### Direction
Copy out every line of the data below word for word, but leave the pictures out of your answer.

[Extracted data entries]
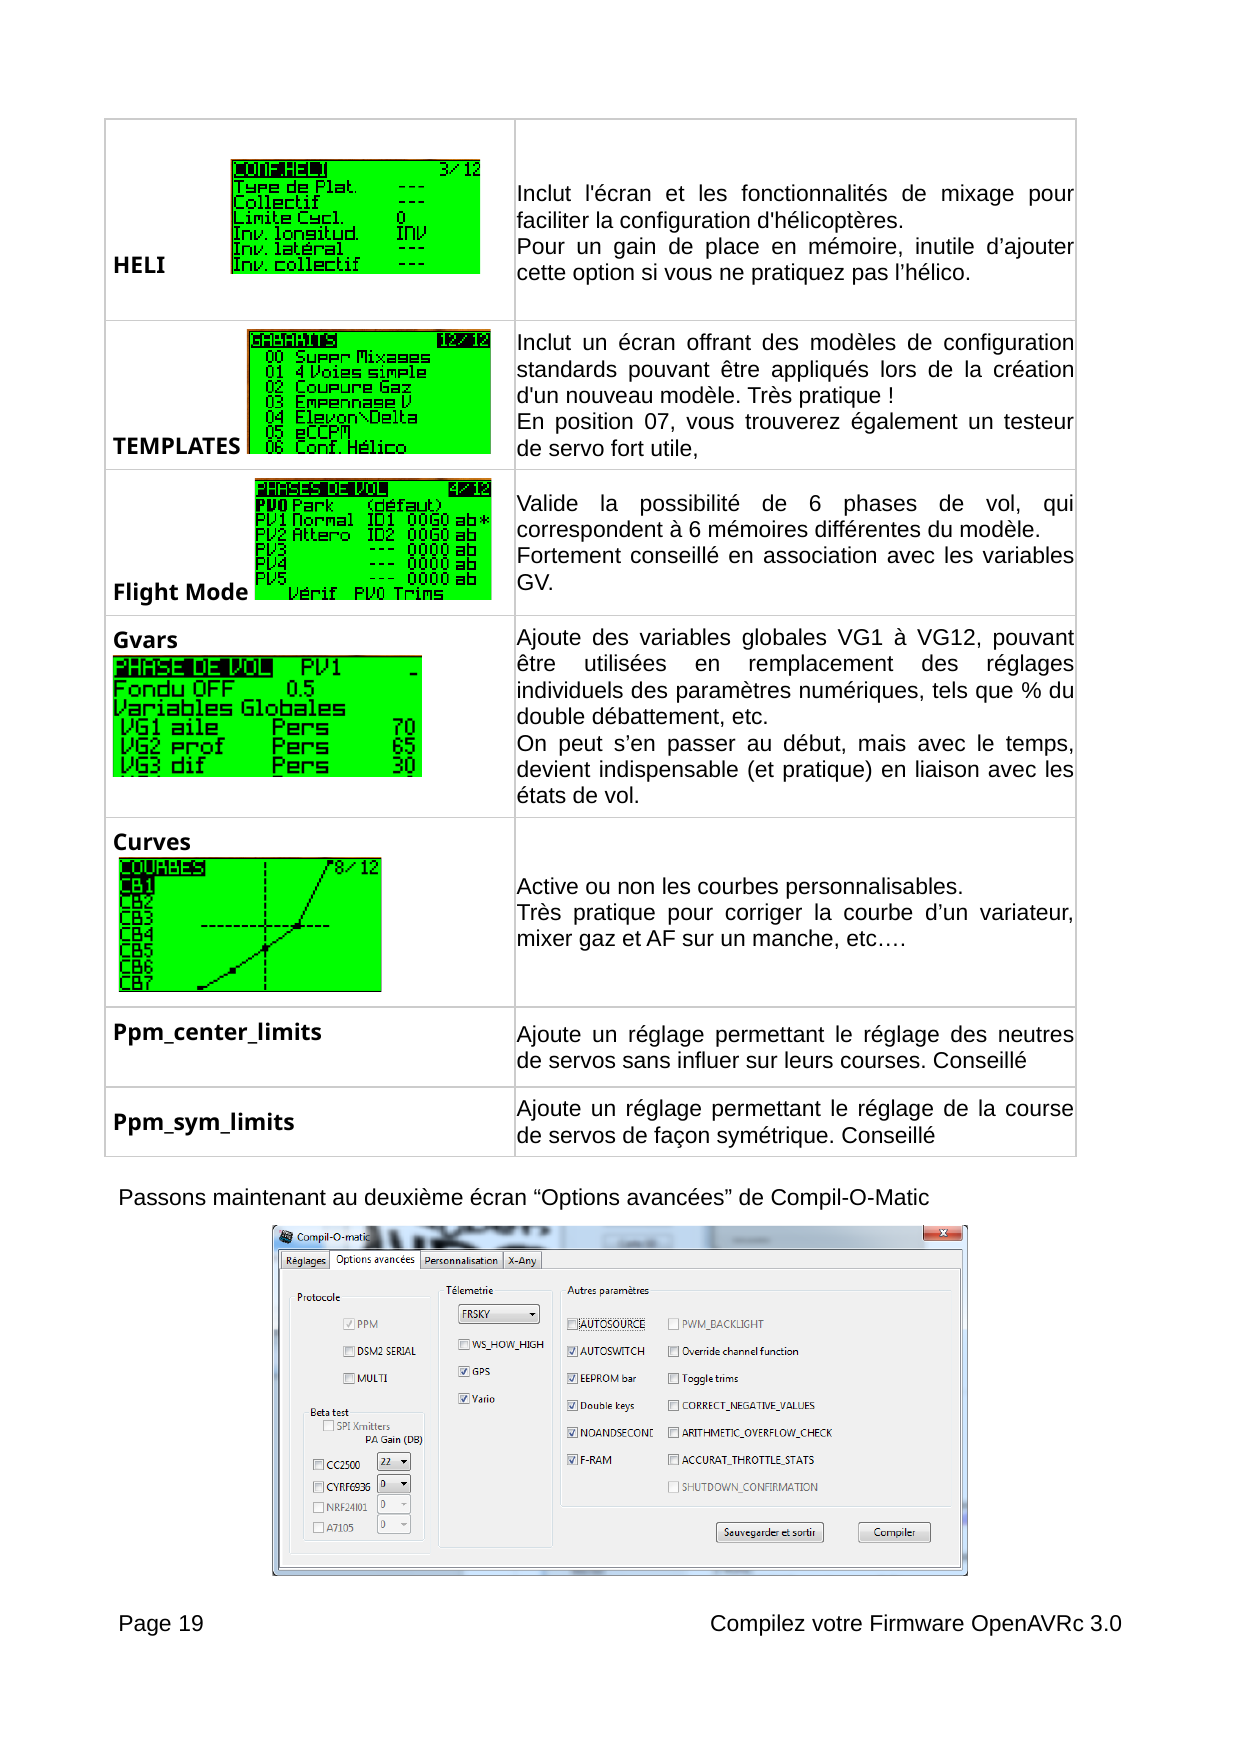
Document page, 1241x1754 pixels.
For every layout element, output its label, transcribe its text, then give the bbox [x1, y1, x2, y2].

table_cell Curves [106, 818, 514, 1006]
table_header Inclut l'écran et les fonctionnalités de mixage pour faciliter la configuration d'hélicoptères. Pour un gain de place en mémoire, inutile d’ajouter cette option si vous ne pratiquez pas l’hélico. [516, 120, 1075, 320]
table_cell Valide la possibilité de 6 phases de vol, qui correspondent à 6 mémoires différentes du modèle. Fortement conseillé en association avec les variables GV. [516, 470, 1075, 614]
table_cell Inclut un écran offrant des modèles de configuration standards pouvant être appliqués lors de la création d'un nouveau modèle. Très pratique ! En position 07, vous trouverez également un testeur de servo fort utile, [516, 321, 1075, 469]
table_cell Ajoute un réglage permettant le réglage de la course de servos de façon symétrique. Conseillé [516, 1088, 1075, 1156]
table_header HELI [106, 120, 514, 320]
table_cell Flight Mode [106, 470, 514, 614]
table_cell Ppm_center_limits [106, 1008, 514, 1086]
table_cell Gvars [106, 616, 514, 817]
table_cell Ajoute des variables globales VG1 à VG12, pouvant être utilisées en remplacement des réglages individuels des paramètres numériques, tels que % du double débattement, etc. On peut s’en passer au début, mais avec le temps, devient indispensable (et pratique) en liaison avec les états de vol. [516, 616, 1075, 817]
table_cell Ajoute un réglage permettant le réglage des neutres de servos sans influer sur leurs courses. Conseillé [516, 1008, 1075, 1086]
text Passons maintenant au deuxième écran “Options avancées” de Compil-O-Matic [118, 1184, 1122, 1210]
picture [272, 1225, 968, 1576]
table_cell Ppm_sym_limits [106, 1088, 514, 1156]
table_cell Active ou non les courbes personnalisables. Très pratique pour corriger la courbe d’un variateur, mixer gaz et AF sur un manche, etc…. [516, 818, 1075, 1006]
table_cell TEMPLATES [106, 321, 514, 469]
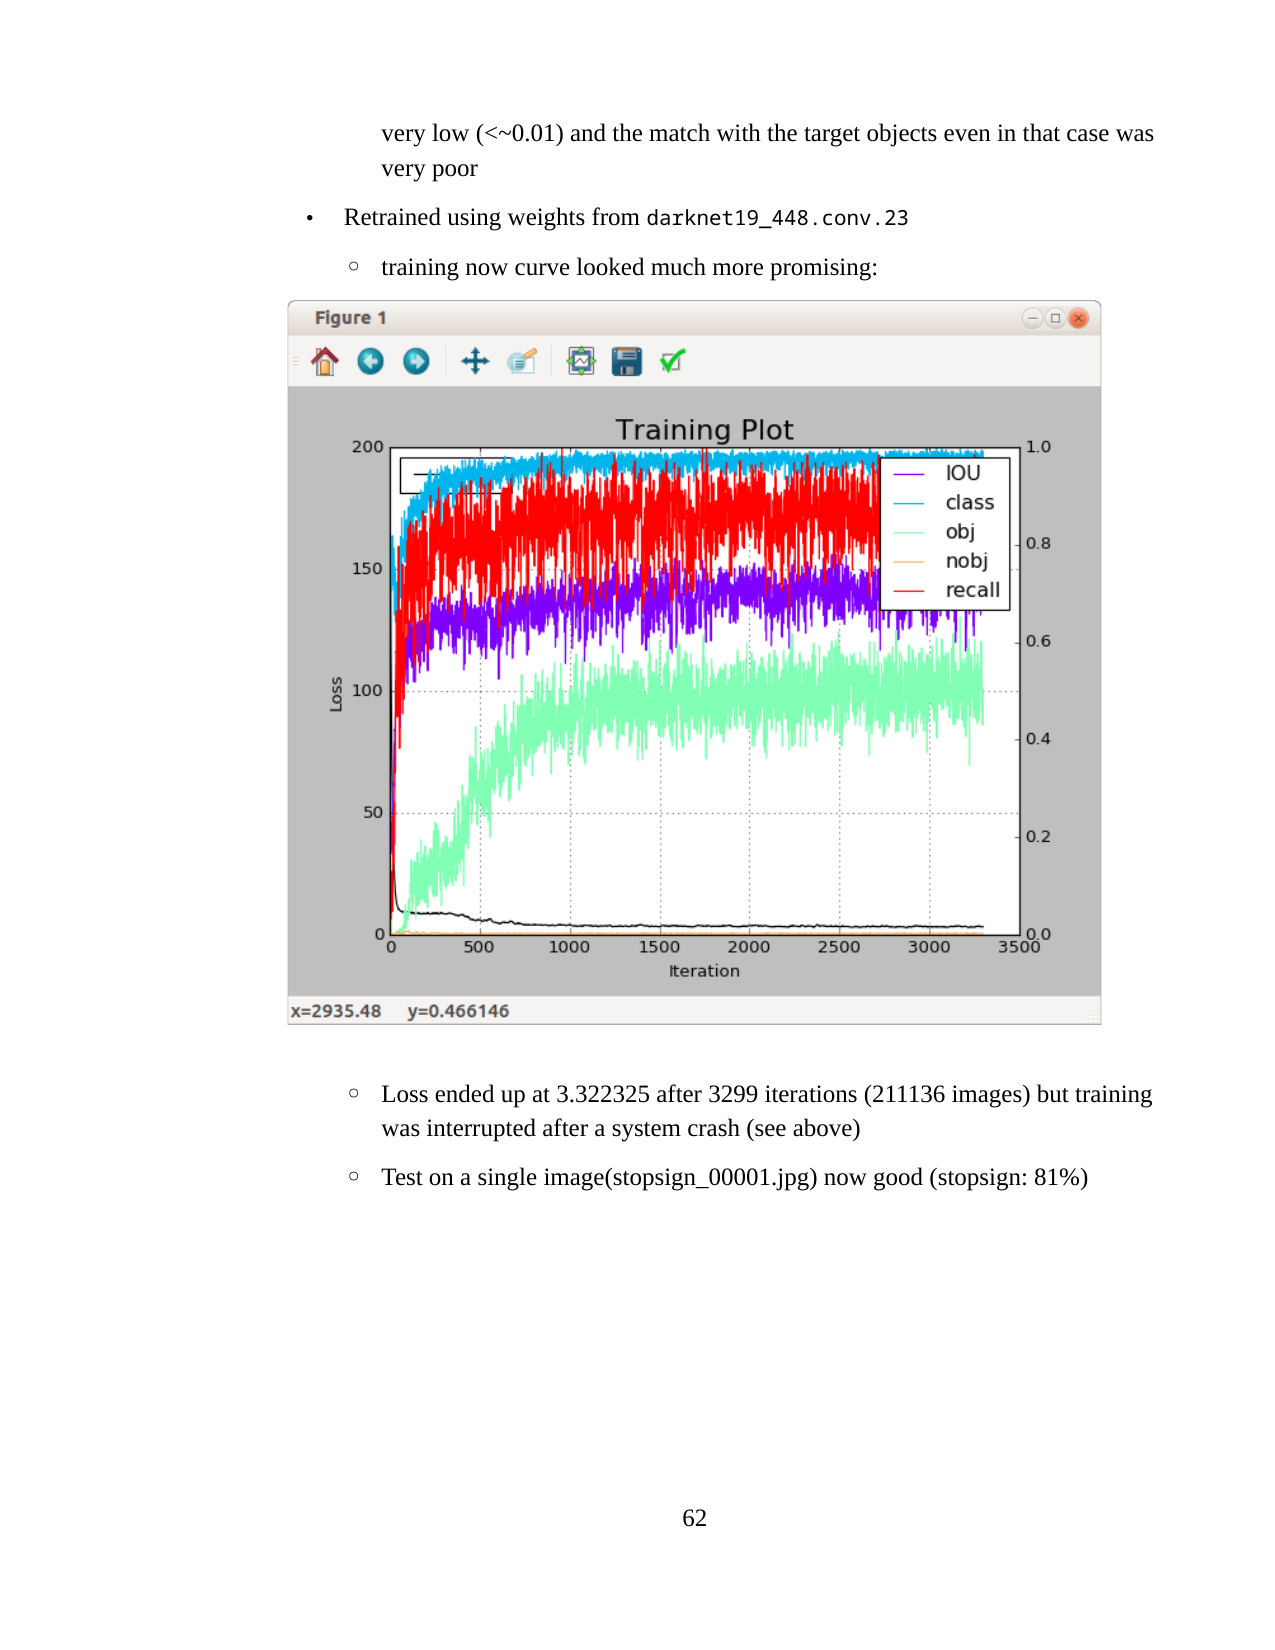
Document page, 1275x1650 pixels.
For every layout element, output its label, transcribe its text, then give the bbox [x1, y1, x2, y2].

### Final answer
Document page, 1241x1754 pixels.
For every layout element, output its label, transcribe its text, then give the bbox [x1, y1, x2, y2].

table_cell Curves [106, 818, 514, 1006]
table_header Inclut l'écran et les fonctionnalités de mixage pour faciliter la configuration d'hélicoptères. Pour un gain de place en mémoire, inutile d’ajouter cette option si vous ne pratiquez pas l’hélico. [516, 120, 1075, 320]
table_cell Valide la possibilité de 6 phases de vol, qui correspondent à 6 mémoires différentes du modèle. Fortement conseillé en association avec les variables GV. [516, 470, 1075, 614]
table_cell Inclut un écran offrant des modèles de configuration standards pouvant être appliqués lors de la création d'un nouveau modèle. Très pratique ! En position 07, vous trouverez également un testeur de servo fort utile, [516, 321, 1075, 469]
table_cell Ajoute un réglage permettant le réglage de la course de servos de façon symétrique. Conseillé [516, 1088, 1075, 1156]
table_header HELI [106, 120, 514, 320]
table_cell Flight Mode [106, 470, 514, 614]
table_cell Ppm_center_limits [106, 1008, 514, 1086]
table_cell Gvars [106, 616, 514, 817]
table_cell Ajoute des variables globales VG1 à VG12, pouvant être utilisées en remplacement des réglages individuels des paramètres numériques, tels que % du double débattement, etc. On peut s’en passer au début, mais avec le temps, devient indispensable (et pratique) en liaison avec les états de vol. [516, 616, 1075, 817]
table_cell Ajoute un réglage permettant le réglage des neutres de servos sans influer sur leurs courses. Conseillé [516, 1008, 1075, 1086]
text Passons maintenant au deuxième écran “Options avancées” de Compil-O-Matic [118, 1184, 1122, 1210]
picture [272, 1225, 968, 1576]
table_cell Ppm_sym_limits [106, 1088, 514, 1156]
table_cell Active ou non les courbes personnalisables. Très pratique pour corriger la courbe d’un variateur, mixer gaz et AF sur un manche, etc…. [516, 818, 1075, 1006]
table_cell TEMPLATES [106, 321, 514, 469]
Document page, 1275x1650 pixels.
For every layout element, output its label, transcribe its text, then give the bbox [x1, y1, x2, y2].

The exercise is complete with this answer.